=== Apply what you read ===
a) Echo the passage on arm64 module allocation word for word, starting with "The corner case" and going on through "void *module_alloc(unsigned long size)".
b) Carry on the passage on arm64 module allocation from the point where it stops.

=== Extract provided ===

★ ★ ★ ★ ★ ★ ★

The corner case is that even CONFIG_RANDOMIZE_MODULE_REGION_FULL
is not enabled, but if CONFIG_ARM64_MODULE_PLTS is enabled, when
we can't get memory from the 128MB area in case the area is exhausted,
we will fall back in module_alloc() to a 2GB area as long as either
of the below two conditions is met:

1. KASAN is not enabled
2. KASAN is enabled and CONFIG_KASAN_VMALLOC is also enabled.

void *module_alloc(unsigned long size)
{
	u64 module_alloc_end = module_alloc_base + MODULES_VSIZE;
	gfp_t gfp_mask = GFP_KERNEL;
	void *p;

	/* Silence the initial allocation */
	if (IS_ENABLED(CONFIG_ARM64_MODULE_PLTS))
		gfp_mask |= __GFP_NOWARN;

	if (IS_ENABLED(CONFIG_KASAN_GENERIC) ||
	    IS_ENABLED(CONFIG_KASAN_SW_TAGS))
		/* don't exceed the static module region - see below */
		module_alloc_end = MODULES_END;

	p = __vmalloc_node_range(size, MODULE_ALIGN, module_alloc_base,
				module_alloc_end, gfp_mask, PAGE_KERNEL, 0,
				NUMA_NO_NODE, __builtin_return_address(0));

	if (!p && IS_ENABLED(CONFIG_ARM64_MODULE_PLTS) &&
	    (IS_ENABLED(CONFIG_KASAN_VMALLOC) ||
	     (!IS_ENABLED(CONFIG_KASAN_GENERIC) &&
	      !IS_ENABLED(CONFIG_KASAN_SW_TAGS))))
		/*
		 * KASAN without KASAN_VMALLOC can only deal with module
		 * allocations being served from the reserved module region,
		 * since the remainder of the vmalloc region is already
		 * backed by zero shadow pages, and punching holes into it
		 * is non-trivial. Since the module region is not randomized
		 * when KASAN is enabled without KASAN_VMALLOC, it is even
		 * less likely that the module region gets exhausted, so we
		 * can simply omit this fallback in that case.

★ ★ ★ ★ ★ ★ ★

=== Data section ===
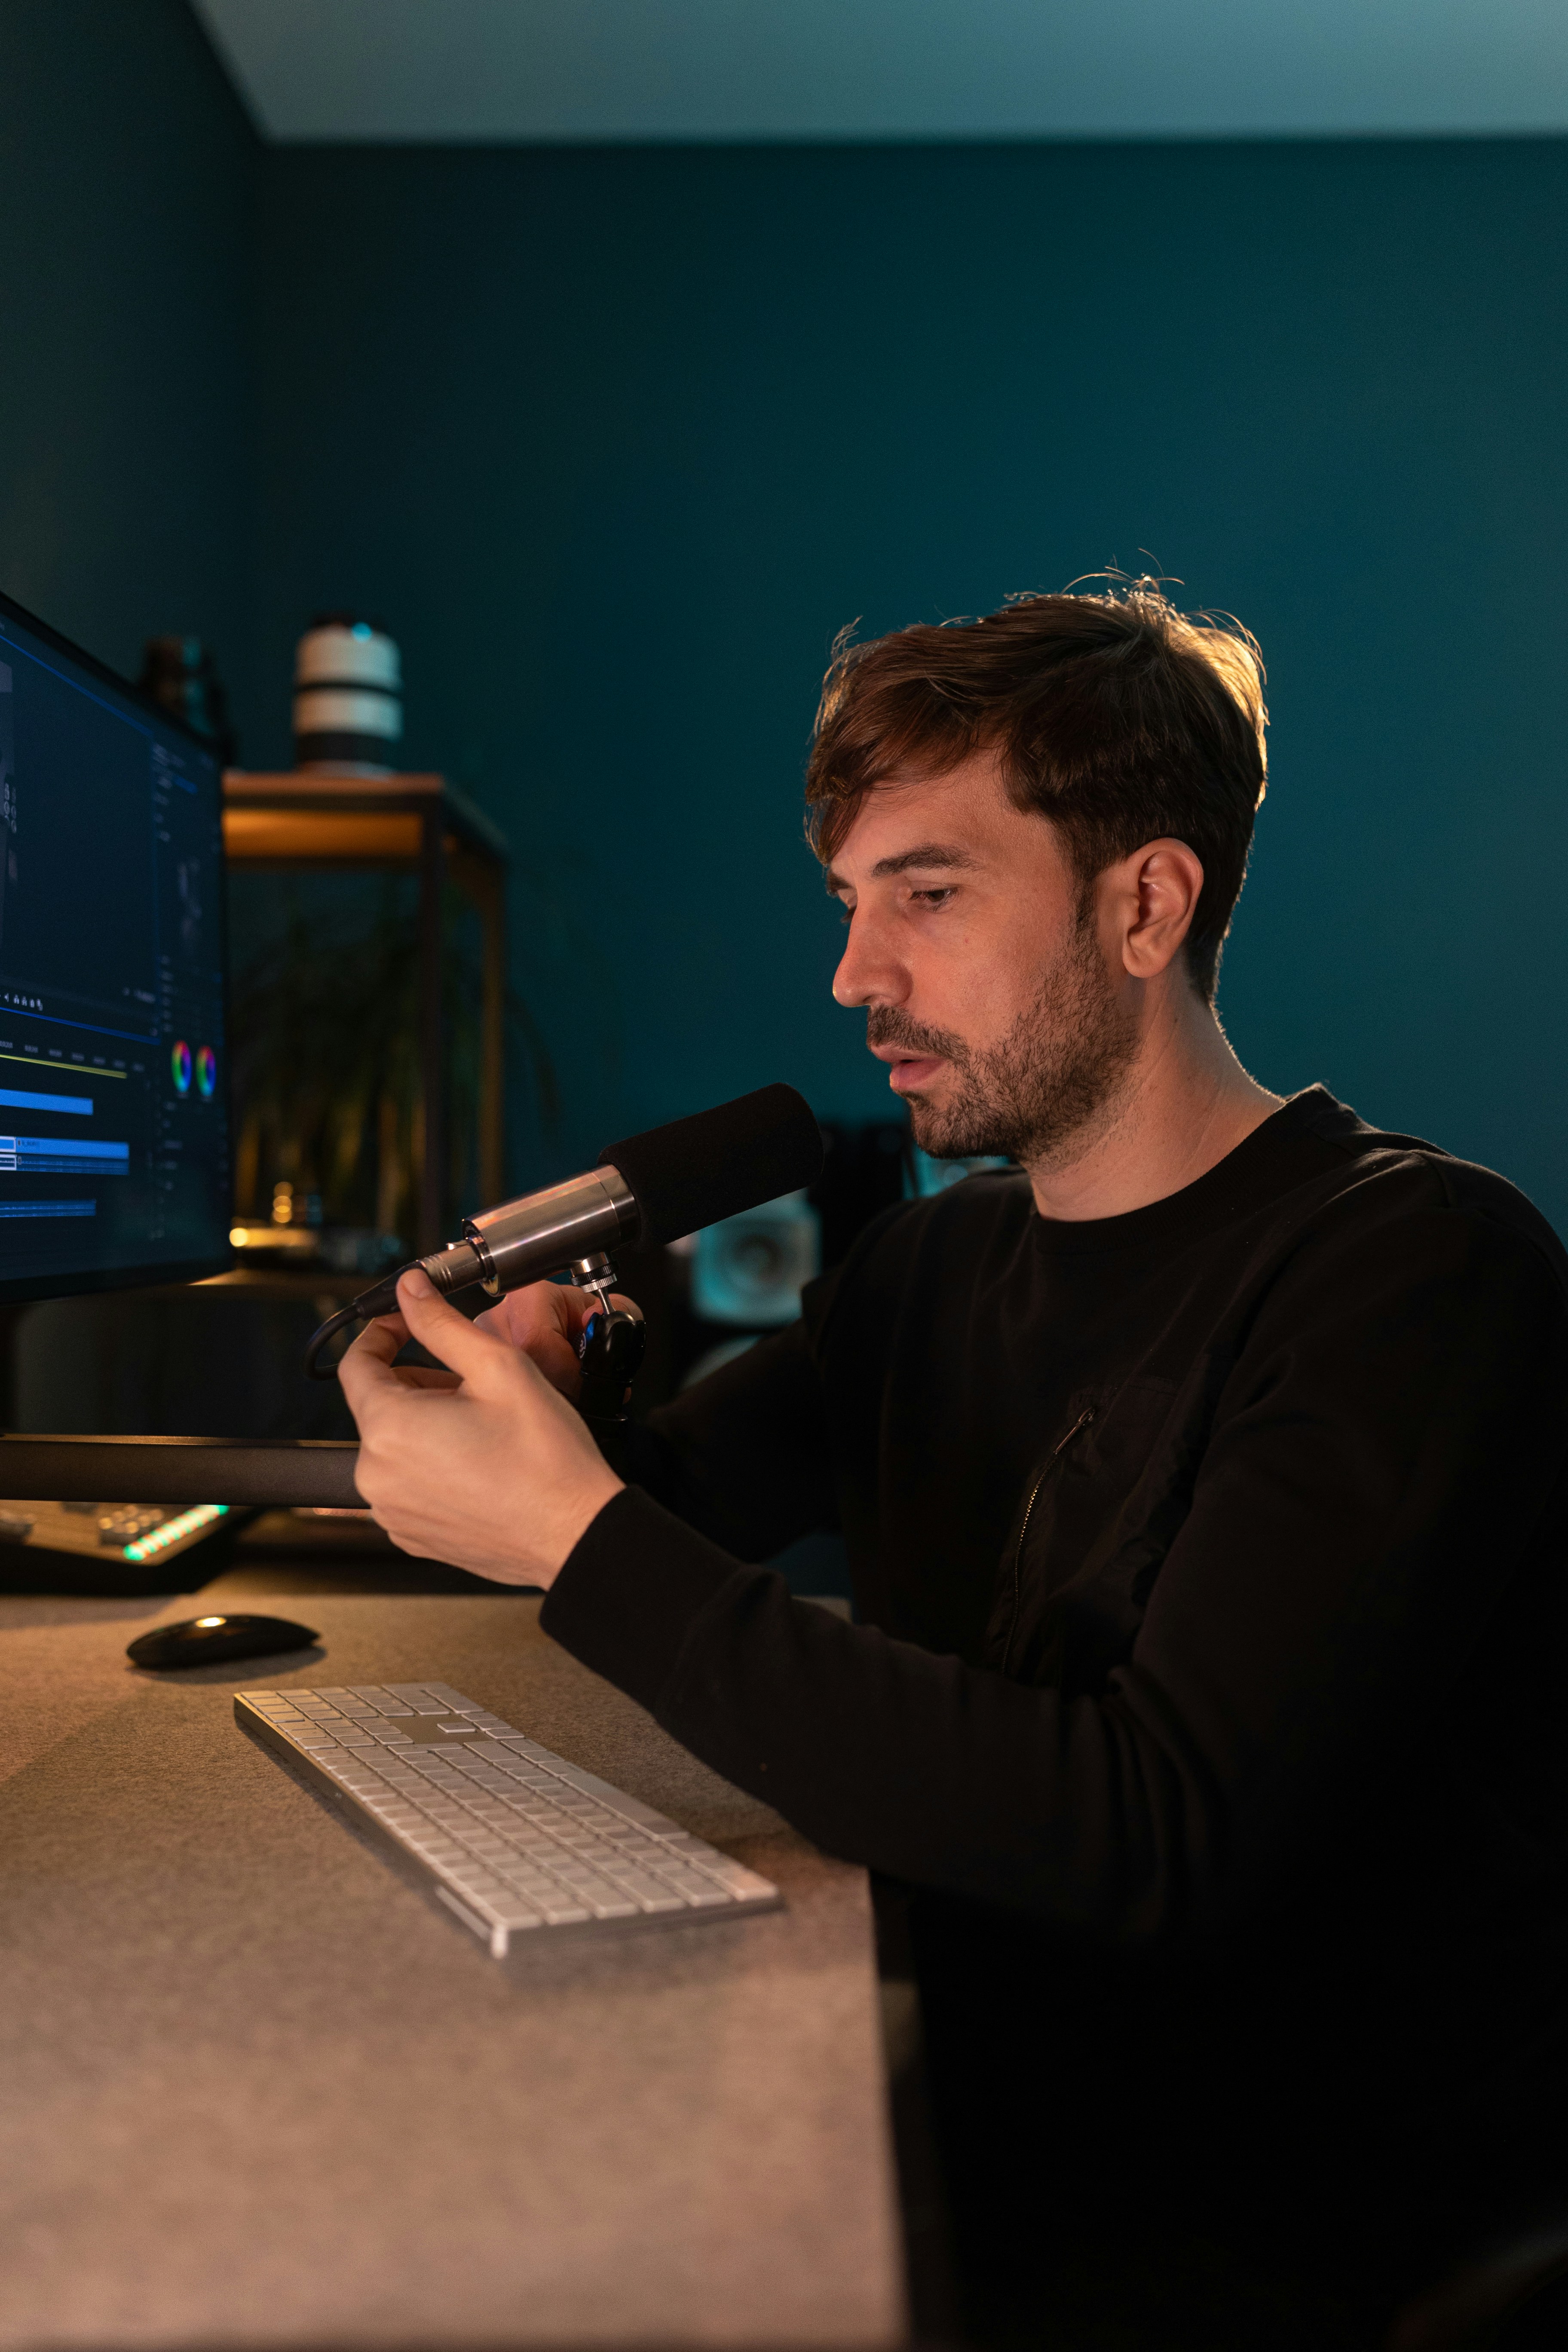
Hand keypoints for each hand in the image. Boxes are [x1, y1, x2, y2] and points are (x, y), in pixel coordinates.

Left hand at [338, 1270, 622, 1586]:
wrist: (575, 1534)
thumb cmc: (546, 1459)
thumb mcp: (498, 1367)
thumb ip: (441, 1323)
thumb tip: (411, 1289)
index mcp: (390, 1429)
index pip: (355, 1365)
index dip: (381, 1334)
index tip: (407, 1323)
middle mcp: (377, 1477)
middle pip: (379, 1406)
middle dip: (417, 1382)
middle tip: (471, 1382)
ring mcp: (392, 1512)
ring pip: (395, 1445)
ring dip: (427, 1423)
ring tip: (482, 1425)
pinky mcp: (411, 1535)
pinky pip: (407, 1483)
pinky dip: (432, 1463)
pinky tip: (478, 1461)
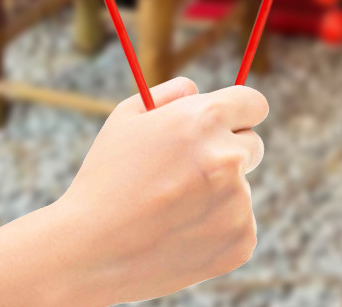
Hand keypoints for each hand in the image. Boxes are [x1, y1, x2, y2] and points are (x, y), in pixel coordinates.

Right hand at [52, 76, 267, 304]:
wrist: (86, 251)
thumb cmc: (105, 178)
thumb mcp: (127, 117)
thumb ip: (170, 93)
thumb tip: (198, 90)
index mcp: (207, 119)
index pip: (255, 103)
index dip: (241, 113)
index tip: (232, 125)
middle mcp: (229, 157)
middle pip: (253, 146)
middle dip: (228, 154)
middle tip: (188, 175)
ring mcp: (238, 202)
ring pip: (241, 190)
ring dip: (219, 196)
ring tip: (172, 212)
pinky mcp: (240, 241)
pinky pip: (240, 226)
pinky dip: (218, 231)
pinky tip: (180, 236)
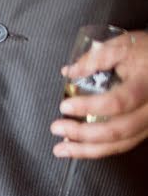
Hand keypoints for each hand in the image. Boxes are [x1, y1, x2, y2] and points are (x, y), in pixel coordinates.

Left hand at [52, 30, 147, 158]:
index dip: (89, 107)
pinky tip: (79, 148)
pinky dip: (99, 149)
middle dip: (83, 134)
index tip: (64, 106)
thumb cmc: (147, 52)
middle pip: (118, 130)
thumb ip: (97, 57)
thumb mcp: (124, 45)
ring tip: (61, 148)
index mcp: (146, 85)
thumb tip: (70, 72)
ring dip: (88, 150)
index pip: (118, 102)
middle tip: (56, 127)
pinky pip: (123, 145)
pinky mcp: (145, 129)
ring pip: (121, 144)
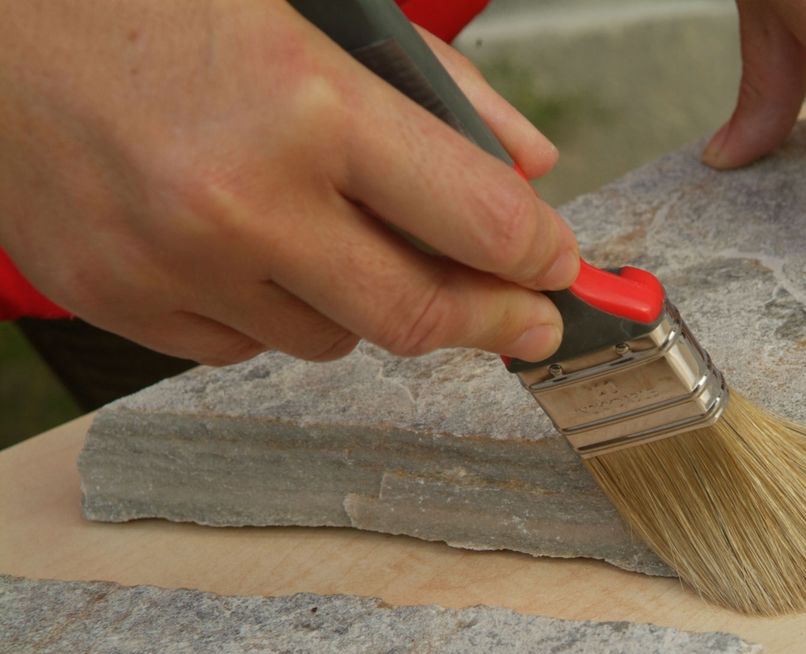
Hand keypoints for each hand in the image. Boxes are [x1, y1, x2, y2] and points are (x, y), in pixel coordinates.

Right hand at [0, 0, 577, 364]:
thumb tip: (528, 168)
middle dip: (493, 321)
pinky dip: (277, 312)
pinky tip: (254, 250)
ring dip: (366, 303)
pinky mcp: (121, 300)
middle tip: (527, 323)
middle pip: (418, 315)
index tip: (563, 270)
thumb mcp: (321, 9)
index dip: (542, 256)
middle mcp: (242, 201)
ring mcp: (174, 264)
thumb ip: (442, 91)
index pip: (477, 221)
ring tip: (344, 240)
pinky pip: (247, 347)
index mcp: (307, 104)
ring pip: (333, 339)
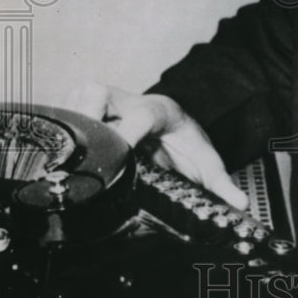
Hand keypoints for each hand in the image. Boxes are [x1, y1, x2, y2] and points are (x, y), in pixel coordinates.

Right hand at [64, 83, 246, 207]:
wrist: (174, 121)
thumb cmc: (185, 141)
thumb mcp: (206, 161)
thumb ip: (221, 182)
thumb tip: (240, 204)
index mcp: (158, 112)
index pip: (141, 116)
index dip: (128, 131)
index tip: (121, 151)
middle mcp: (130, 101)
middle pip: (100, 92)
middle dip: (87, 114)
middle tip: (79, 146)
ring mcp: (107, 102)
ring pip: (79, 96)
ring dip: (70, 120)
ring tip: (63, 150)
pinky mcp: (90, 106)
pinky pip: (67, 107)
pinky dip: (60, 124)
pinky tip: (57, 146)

★ ★ ★ ★ ★ ★ ★

=== Answers by task ===
a)
The corner case is that even CONFIG_RANDOMIZE_MODULE_REGION_FULL
is not enabled, but if CONFIG_ARM64_MODULE_PLTS is enabled, when
we can't get memory from the 128MB area in case the area is exhausted,
we will fall back in module_alloc() to a 2GB area as long as either
of the below two conditions is met:

1. KASAN is not enabled
2. KASAN is enabled and CONFIG_KASAN_VMALLOC is also enabled.

void *module_alloc(unsigned long size)

b)
		 */
		p = __vmalloc_node_range(size, MODULE_ALIGN, module_alloc_base,
				module_alloc_base + SZ_2G, GFP_KERNEL,
				PAGE_KERNEL, 0, NUMA_NO_NODE,
				__builtin_return_address(0));

	if (p && (kasan_module_alloc(p, size) < 0)) {
		vfree(p);
		return NULL;
	}

	return p;
}

This should be happening quite rarely. But maybe arm64's document
needs some minor fixup, otherwise, it is quite confusing.

> >
> > >
> > > and
> > >
> > > arch/arm64/kernel/kaslr.c:
> > > 	if (IS_ENABLED(CONFIG_RANDOMIZE_MODULE_REGION_FULL)) {
> > > 		/*
> > > 		 * Randomize the module region over a 2 GB window covering the
> > > 		 * kernel. This reduces the risk of modules leaking information
> > > 		 * about the address of the kernel itself, but results in
> > > 		 * branches between modules and the core kernel that are
> > > 		 * resolved via PLTs. (Branches between modules will be
> > > 		 * resolved normally.)
> > > 		 */
> > > 		module_range = SZ_2G - (u64)(_end - _stext);
> > > 		module_alloc_base = max((u64)_end + offset - SZ_2G,
> > > 					(u64)MODULES_VADDR);
> > > 	} else {
> > > 		/*
> > > 		 * Randomize the module region by setting module_alloc_base to
> > > 		 * a PAGE_SIZE multiple in the range [_etext - MODULES_VSIZE,
> > > 		 * _stext) . This guarantees that the resulting region still
> > > 		 * covers [_stext, _etext], and that all relative branches can
> > > 		 * be resolved without veneers.
> > > 		 */
> > > 		module_range = MODULES_VSIZE - (u64)(_etext - _stext);
> > > 		module_alloc_base = (u64)_etext + offset - MODULES_VSIZE;
> > > 	}
> > >
> > > So depending on ! ARM64_MODULE_PLTS seems to narrow the scenarios
> > > while depending on ! RANDOMIZE_MODULE_REGION_FULL  permit more
> > > machines to use optprobe.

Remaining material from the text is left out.